[Collected data entries]

= = = =

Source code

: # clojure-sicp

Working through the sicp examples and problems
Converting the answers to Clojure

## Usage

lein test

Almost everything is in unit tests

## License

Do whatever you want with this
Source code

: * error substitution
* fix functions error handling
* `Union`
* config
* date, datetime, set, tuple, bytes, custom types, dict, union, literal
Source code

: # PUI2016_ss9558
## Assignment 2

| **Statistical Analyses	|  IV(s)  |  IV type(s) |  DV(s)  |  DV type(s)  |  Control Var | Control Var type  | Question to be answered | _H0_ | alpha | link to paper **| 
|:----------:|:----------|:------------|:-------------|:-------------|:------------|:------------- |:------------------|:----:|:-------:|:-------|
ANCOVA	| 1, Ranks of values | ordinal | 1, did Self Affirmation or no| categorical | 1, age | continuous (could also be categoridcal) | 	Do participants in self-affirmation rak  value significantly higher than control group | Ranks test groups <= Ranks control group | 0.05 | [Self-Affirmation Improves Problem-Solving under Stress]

= = = =

Reproduce every line of the records above verbatim, keeping the original order, spacing and characters.

## SOLUTION BELOW:
Source code

: # clojure-sicp

Working through the sicp examples and problems
Converting the answers to Clojure

## Usage

lein test

Almost everything is in unit tests

## License

Do whatever you want with this
Source code

: * error substitution
* fix functions error handling
* `Union`
* config
* date, datetime, set, tuple, bytes, custom types, dict, union, literal
Source code

: # PUI2016_ss9558
## Assignment 2

| **Statistical Analyses	|  IV(s)  |  IV type(s) |  DV(s)  |  DV type(s)  |  Control Var | Control Var type  | Question to be answered | _H0_ | alpha | link to paper **| 
|:----------:|:----------|:------------|:-------------|:-------------|:------------|:------------- |:------------------|:----:|:-------:|:-------|
ANCOVA	| 1, Ranks of values | ordinal | 1, did Self Affirmation or no| categorical | 1, age | continuous (could also be categoridcal) | 	Do participants in self-affirmation rak  value significantly higher than control group | Ranks test groups <= Ranks control group | 0.05 | [Self-Affirmation Improves Problem-Solving under Stress]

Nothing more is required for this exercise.